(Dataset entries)
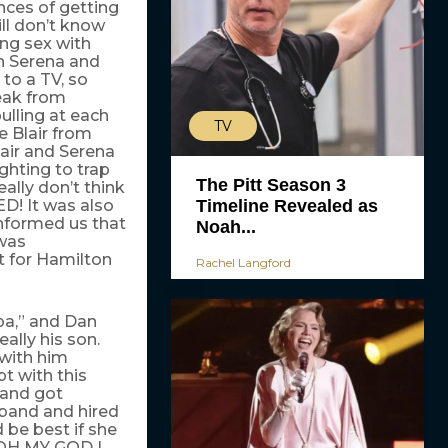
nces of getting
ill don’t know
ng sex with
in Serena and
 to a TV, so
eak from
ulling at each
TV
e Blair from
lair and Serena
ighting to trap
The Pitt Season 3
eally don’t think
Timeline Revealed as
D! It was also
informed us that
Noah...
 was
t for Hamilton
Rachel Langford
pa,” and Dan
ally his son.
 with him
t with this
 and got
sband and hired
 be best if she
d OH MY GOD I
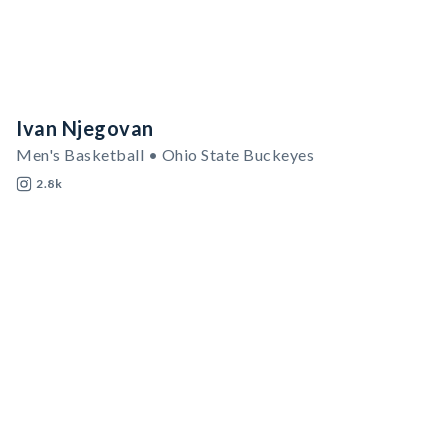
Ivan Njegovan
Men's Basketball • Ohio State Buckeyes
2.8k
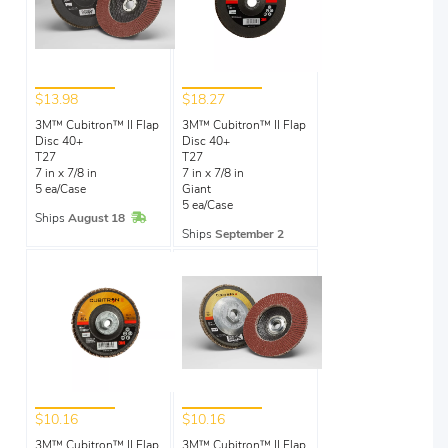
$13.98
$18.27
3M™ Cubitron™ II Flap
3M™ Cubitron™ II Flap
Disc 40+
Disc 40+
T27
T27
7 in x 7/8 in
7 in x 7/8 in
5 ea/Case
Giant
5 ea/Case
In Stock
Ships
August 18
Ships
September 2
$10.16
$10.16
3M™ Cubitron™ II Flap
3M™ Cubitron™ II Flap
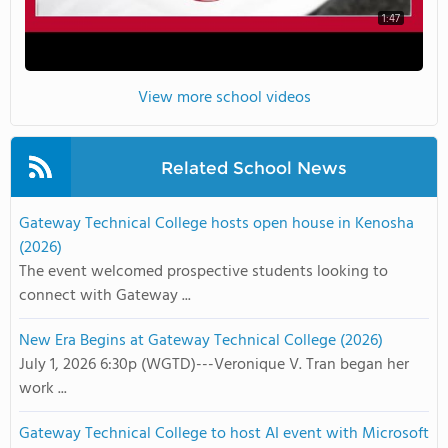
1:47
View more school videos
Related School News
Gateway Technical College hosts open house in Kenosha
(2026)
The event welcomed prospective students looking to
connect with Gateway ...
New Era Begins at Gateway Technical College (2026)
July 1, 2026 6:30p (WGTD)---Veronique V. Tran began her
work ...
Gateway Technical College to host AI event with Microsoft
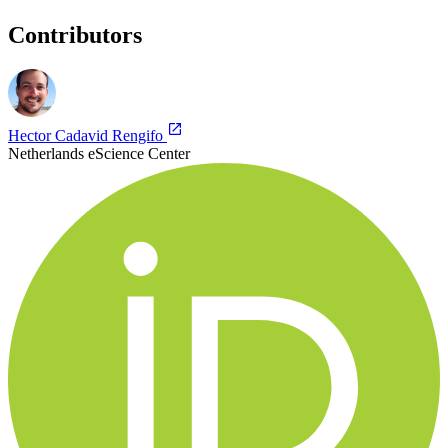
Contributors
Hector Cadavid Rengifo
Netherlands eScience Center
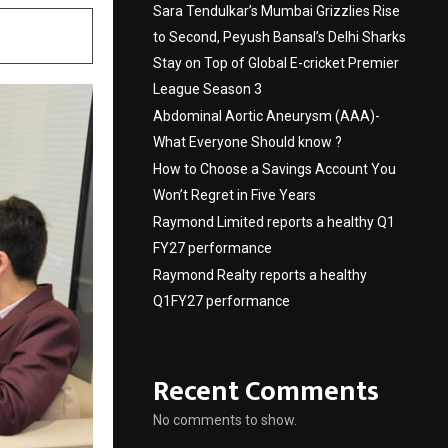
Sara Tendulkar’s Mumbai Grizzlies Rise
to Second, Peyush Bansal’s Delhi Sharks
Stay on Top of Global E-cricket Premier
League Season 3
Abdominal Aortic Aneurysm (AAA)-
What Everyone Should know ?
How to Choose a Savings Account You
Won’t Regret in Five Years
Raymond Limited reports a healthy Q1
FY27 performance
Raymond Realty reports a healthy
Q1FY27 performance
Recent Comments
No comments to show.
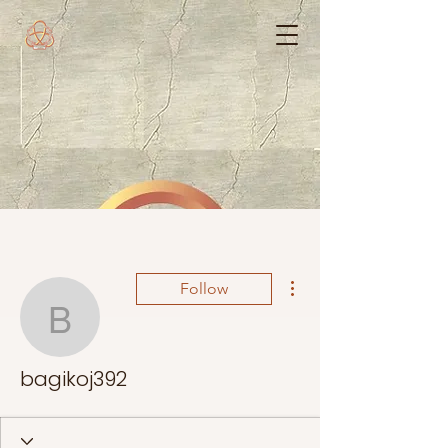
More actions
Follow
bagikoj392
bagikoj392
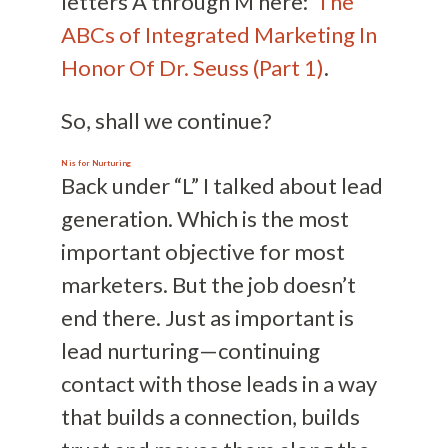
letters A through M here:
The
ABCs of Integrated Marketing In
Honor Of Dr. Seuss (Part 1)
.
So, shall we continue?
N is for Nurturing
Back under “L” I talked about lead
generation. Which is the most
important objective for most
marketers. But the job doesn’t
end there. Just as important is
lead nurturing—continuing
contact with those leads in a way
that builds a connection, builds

_Activity:_
Reproduce every line of text from the listing above, character for character, and leave out the pictures.

_Answer area:_
nces of getting
ill don’t know
ng sex with
in Serena and
 to a TV, so
eak from
ulling at each
TV
e Blair from
lair and Serena
ighting to trap
The Pitt Season 3
eally don’t think
Timeline Revealed as
D! It was also
informed us that
Noah...
 was
t for Hamilton
Rachel Langford
pa,” and Dan
ally his son.
 with him
t with this
 and got
sband and hired
 be best if she
d OH MY GOD I
Ivan Njegovan
Men's Basketball • Ohio State Buckeyes
2.8k
$13.98
$18.27
3M™ Cubitron™ II Flap
3M™ Cubitron™ II Flap
Disc 40+
Disc 40+
T27
T27
7 in x 7/8 in
7 in x 7/8 in
5 ea/Case
Giant
5 ea/Case
In Stock
Ships
August 18
Ships
September 2
$10.16
$10.16
3M™ Cubitron™ II Flap
3M™ Cubitron™ II Flap
1:47
View more school videos
Related School News
Gateway Technical College hosts open house in Kenosha
(2026)
The event welcomed prospective students looking to
connect with Gateway ...
New Era Begins at Gateway Technical College (2026)
July 1, 2026 6:30p (WGTD)---Veronique V. Tran began her
work ...
Gateway Technical College to host AI event with Microsoft
Contributors
Hector Cadavid Rengifo
Netherlands eScience Center
Sara Tendulkar’s Mumbai Grizzlies Rise
to Second, Peyush Bansal’s Delhi Sharks
Stay on Top of Global E-cricket Premier
League Season 3
Abdominal Aortic Aneurysm (AAA)-
What Everyone Should know ?
How to Choose a Savings Account You
Won’t Regret in Five Years
Raymond Limited reports a healthy Q1
FY27 performance
Raymond Realty reports a healthy
Q1FY27 performance
Recent Comments
No comments to show.
More actions
Follow
bagikoj392
bagikoj392
letters A through M here:
The
ABCs of Integrated Marketing In
Honor Of Dr. Seuss (Part 1)
.
So, shall we continue?
N is for Nurturing
Back under “L” I talked about lead
generation. Which is the most
important objective for most
marketers. But the job doesn’t
end there. Just as important is
lead nurturing—continuing
contact with those leads in a way
that builds a connection, builds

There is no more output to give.